Appreciate you jumping in and taking the time to help again – truly!

Appreciate – as in post # 12 – your suggestion which I tried bit cannot report back on as my MBA timeout…it seems – as I had this experience with my own attempting coding – that the entire contents command/dump is very slow to execute.

I will come back to this if I cannot get a solution to 1. above which I hope will work once I get my syntax sorted.

  1. @ McUsrll at your post # 14

Appreciate your response and will try this out later tonight and report back…thank you!

Hello Joel.

I think you should look away from my solution then, and stick with Stefan’s, as I have understood that you mean the filename to include the full path. (The jargon is that a filename is just the filename, whereas a pathname is the whole thing by the way.)

There is a lot of reading up at once, when you dive into the unix world of arcane commands. I suggest you just try Stefan’s command, and just trust it. Awk, regards each line of input as a record, what Stefan use awk for, is just to test each line length, which is a path returned from the Find command, and then Awk only prints those lines with a length exceeding the number of characters.

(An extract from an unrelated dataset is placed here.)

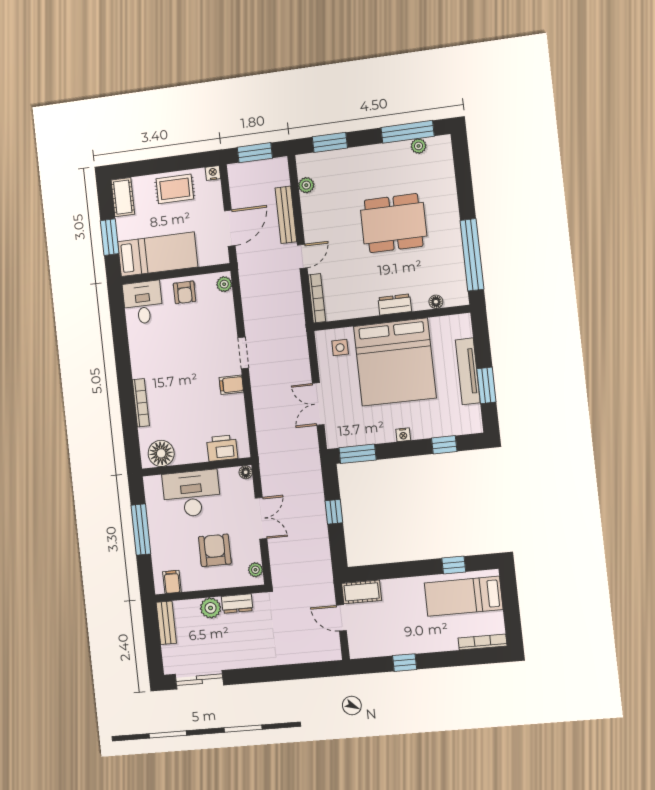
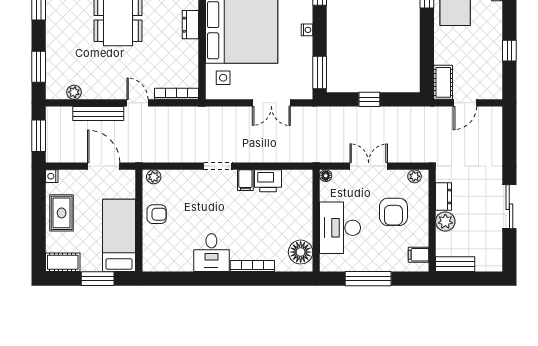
desk: (143, 303) -> (211, 253), moved, turned -90
printer: (222, 448) -> (268, 181), moved, turned -90
armchair: (215, 550) -> (393, 212), turned -90
sliding door: (199, 680) -> (509, 207), moved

To clear this confusion up I do mean the pathname [i.e. \User\Joelc\Documents\Folder N\filname_of_this_file.ext]. Apologies for any confusion this caused.

No kidding…it can be overwhelming!

I am almost there through a combination of methods as I note in post # 16 to this thread [i.e. shell script to get the list of files followed by a repeat loop to test for length] and I really want to try to the greatest extent possible to use code that i understand…I think for now my focus is coding as much of the script as possible based on my working knowledge and clean it up/ improve it as my knowledge improves.

Really appreciate your help!

A change of pace…a non-programming related question…

I am working through my script and testing the results…I noticed that when I run the script on a sub-folder of the Documents folder I get the proper folder and file count [i.e. the scripts count matches Finders get info count], at least for the sub-folders I have used for testing purposes…BUT I noticed that when I run the script on the Documents folder the scripts folder and file count is less than Finder’s folder and file count…this is a problem because I want to make sure that I am processing all files…

Though I will try to identify whether there are any folders that are being omitted by the shell script find command I am wondering whether anyone has an obvious / known explanation for this anomaly.

Thx…

It’s unclear what code you are actually testing, but Finder’s get info isn’t accommodating for entire path lengths and the shell also returns invisible files, such as DS_Store, so that may account for the discrepancies.